What you will do
Write out the data word for word and omit every picture.

Task inputs
▬▬▬▬▬▬
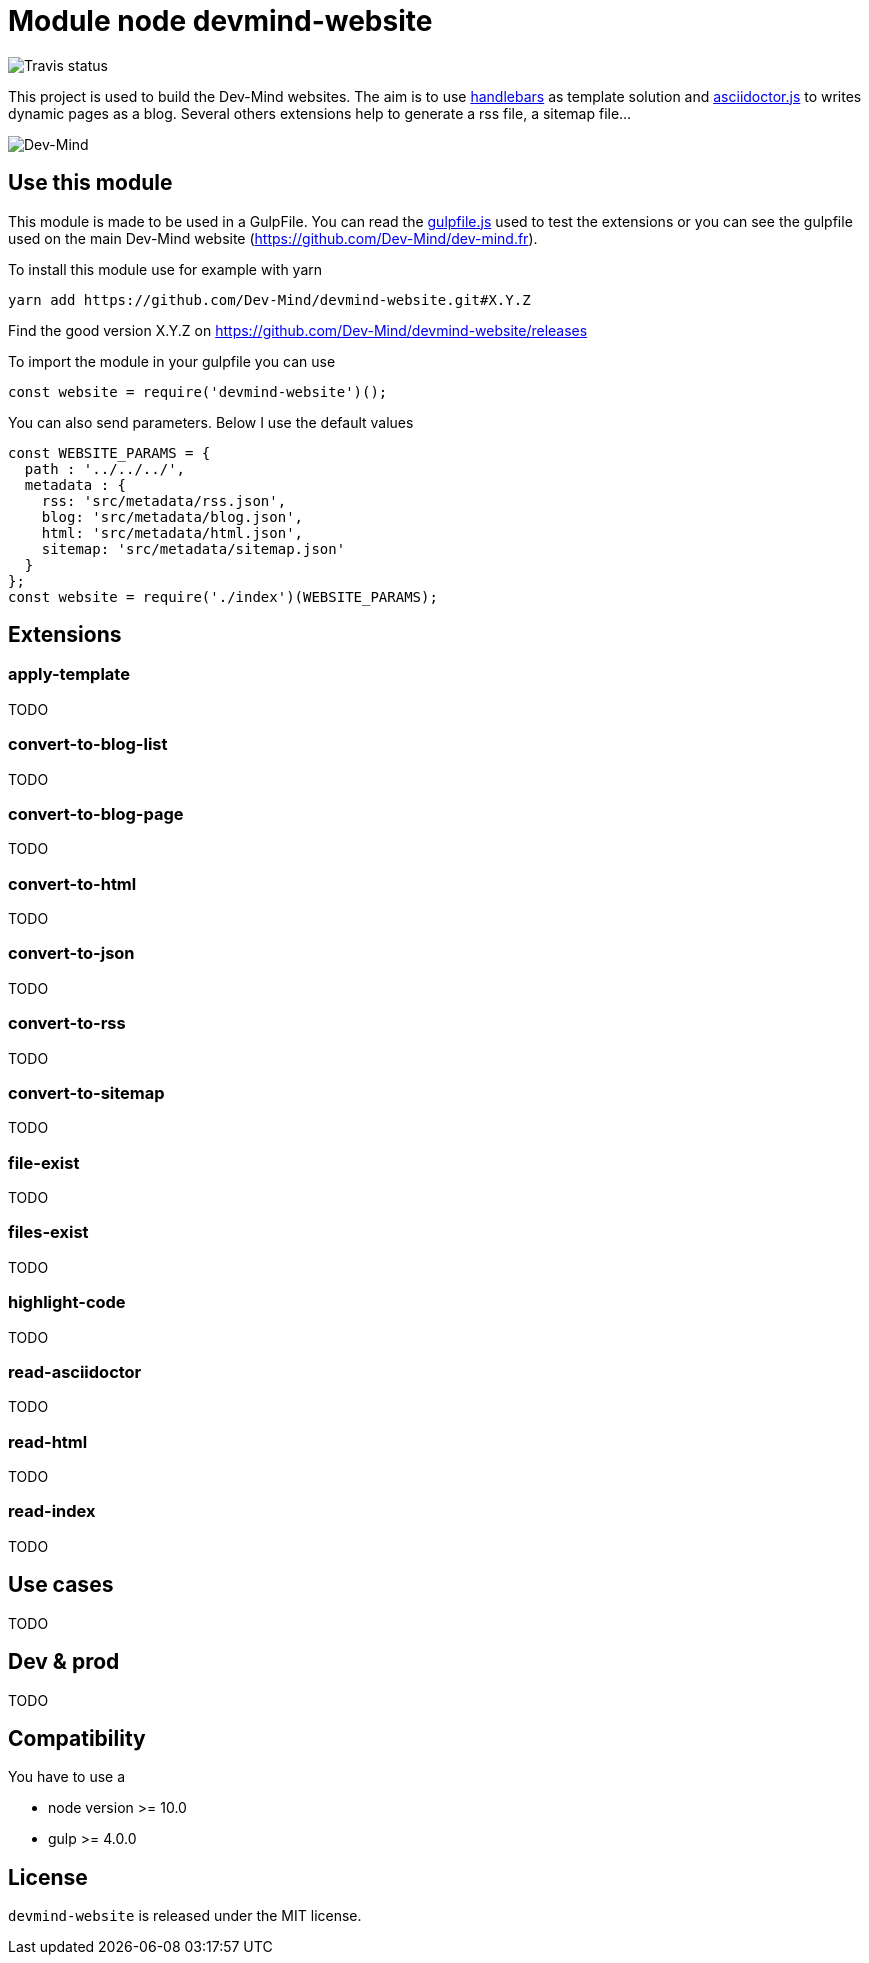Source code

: = Module node devmind-website

image::https://api.travis-ci.org/Dev-Mind/devmind-website.svg?branch=master[Travis status]

This project is used to build the Dev-Mind websites. The aim is to use https://github.com/wycats/handlebars.js[handlebars] as template solution and https://asciidoctor.org/docs/asciidoctor.js/[asciidoctor.js] to writes dynamic pages as a blog. Several others extensions help to generate a rss file, a sitemap file...

image::https://www.dev-mind.fr/img/logo/logo_1500.png[Dev-Mind]

== Use this module

This module is made to be used in a GulpFile. You can read the link:./gulpfile.js[gulpfile.js] used to test the extensions or you can see the gulpfile used on the main Dev-Mind website (https://github.com/Dev-Mind/dev-mind.fr).

To install this module use for example with yarn

```
yarn add https://github.com/Dev-Mind/devmind-website.git#X.Y.Z
```

Find the good version X.Y.Z on https://github.com/Dev-Mind/devmind-website/releases

To import the module in your gulpfile you can use

[source,javascript]
----
const website = require('devmind-website')();
----

You can also send parameters. Below I use the default values

[source,javascript]
----
const WEBSITE_PARAMS = {
  path : '../../../',
  metadata : {
    rss: 'src/metadata/rss.json',
    blog: 'src/metadata/blog.json',
    html: 'src/metadata/html.json',
    sitemap: 'src/metadata/sitemap.json'
  }
};
const website = require('./index')(WEBSITE_PARAMS);
----

== Extensions

=== apply-template
TODO

=== convert-to-blog-list
TODO

=== convert-to-blog-page
TODO

=== convert-to-html
TODO

=== convert-to-json
TODO

=== convert-to-rss
TODO

=== convert-to-sitemap
TODO

=== file-exist
TODO

=== files-exist
TODO

=== highlight-code
TODO

=== read-asciidoctor
TODO

=== read-html
TODO

=== read-index
TODO

== Use cases

TODO

== Dev & prod
TODO

== Compatibility
You have to use a

* node version >= 10.0
* gulp >= 4.0.0

== License
`devmind-website` is released under the MIT license.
▬▬▬▬▬▬
Reply
Source code

: = Module node devmind-website

image::https://api.travis-ci.org/Dev-Mind/devmind-website.svg?branch=master[Travis status]

This project is used to build the Dev-Mind websites. The aim is to use https://github.com/wycats/handlebars.js[handlebars] as template solution and https://asciidoctor.org/docs/asciidoctor.js/[asciidoctor.js] to writes dynamic pages as a blog. Several others extensions help to generate a rss file, a sitemap file...

image::https://www.dev-mind.fr/img/logo/logo_1500.png[Dev-Mind]

== Use this module

This module is made to be used in a GulpFile. You can read the link:./gulpfile.js[gulpfile.js] used to test the extensions or you can see the gulpfile used on the main Dev-Mind website (https://github.com/Dev-Mind/dev-mind.fr).

To install this module use for example with yarn

```
yarn add https://github.com/Dev-Mind/devmind-website.git#X.Y.Z
```

Find the good version X.Y.Z on https://github.com/Dev-Mind/devmind-website/releases

To import the module in your gulpfile you can use

[source,javascript]
----
const website = require('devmind-website')();
----

You can also send parameters. Below I use the default values

[source,javascript]
----
const WEBSITE_PARAMS = {
  path : '../../../',
  metadata : {
    rss: 'src/metadata/rss.json',
    blog: 'src/metadata/blog.json',
    html: 'src/metadata/html.json',
    sitemap: 'src/metadata/sitemap.json'
  }
};
const website = require('./index')(WEBSITE_PARAMS);
----

== Extensions

=== apply-template
TODO

=== convert-to-blog-list
TODO

=== convert-to-blog-page
TODO

=== convert-to-html
TODO

=== convert-to-json
TODO

=== convert-to-rss
TODO

=== convert-to-sitemap
TODO

=== file-exist
TODO

=== files-exist
TODO

=== highlight-code
TODO

=== read-asciidoctor
TODO

=== read-html
TODO

=== read-index
TODO

== Use cases

TODO

== Dev & prod
TODO

== Compatibility
You have to use a

* node version >= 10.0
* gulp >= 4.0.0

== License
`devmind-website` is released under the MIT license.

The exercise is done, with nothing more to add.